Harnesses
A harness is a visual graph that defines how your agents are wired together — inputs, agents, guardrails, and outputs on a canvas. Build it, run it, evaluate it, and export portable OpenTelemetry traces.
A harness is the structure around your model — the wiring that turns a raw LLM into a reliable agent. In Invoked you build harnesses on a visual canvas: connect inputs, agents, guardrails, and outputs into a graph, then run, evaluate, and export them.
The thesis is simple: the harness matters more than the model. A good harness makes a modest model dependable; a bad one wastes a great model. Invoked makes that harness explicit, observable, and reusable.
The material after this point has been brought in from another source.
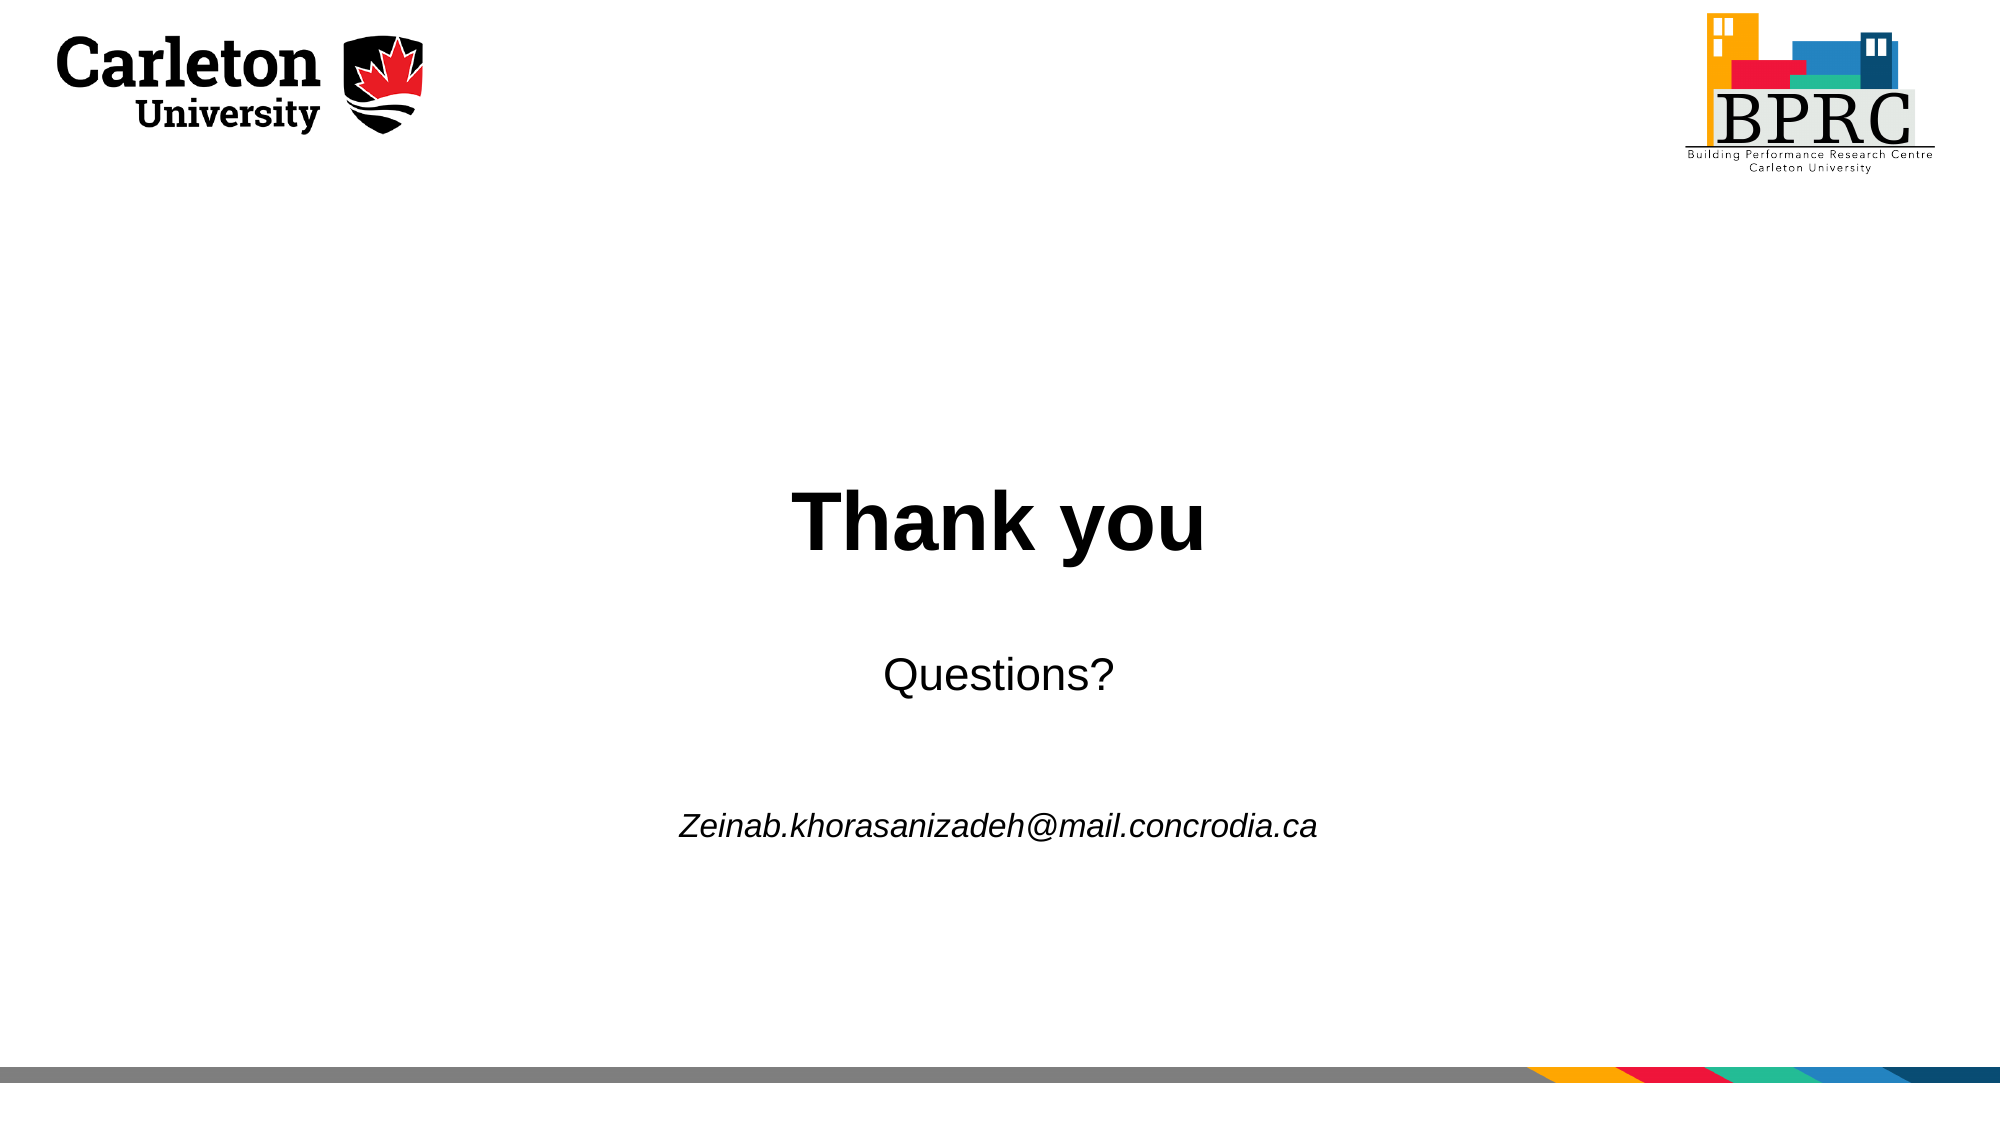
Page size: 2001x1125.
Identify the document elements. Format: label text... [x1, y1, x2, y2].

Harnesses are a top-level section in the sidebar with three tabs:
Build
The Build tab is the design canvas. Drag nodes onto the graph and connect them:
- Input — where a run's data enters (source only).
- Agent — a model with a role, tools, and instructions.
- Guardrail — a check placed between agents to validate or gate output.
- Output — where results leave the graph (sink only).
The canvas guides valid connections based on the graph grammar, so the structure stays sound as you build.
Evals
The Evals tab compares harness runs side by side, so you can measure whether a change actually improved quality rather than guessing. Evals turn iteration into a feedback loop: run, measure, adjust.
Export
The Export tab emits a portable trace of a run in an OpenTelemetry / OpenInference-shaped format (steps, tool calls, latency). It drops straight into observability and eval tools like Langfuse, Phoenix, or Braintrust — your traces aren't locked inside Invoked.
Harness recipes can also be exported as YAML for PR-style review and sharing, while the living run history and performance stats stay in your workspace.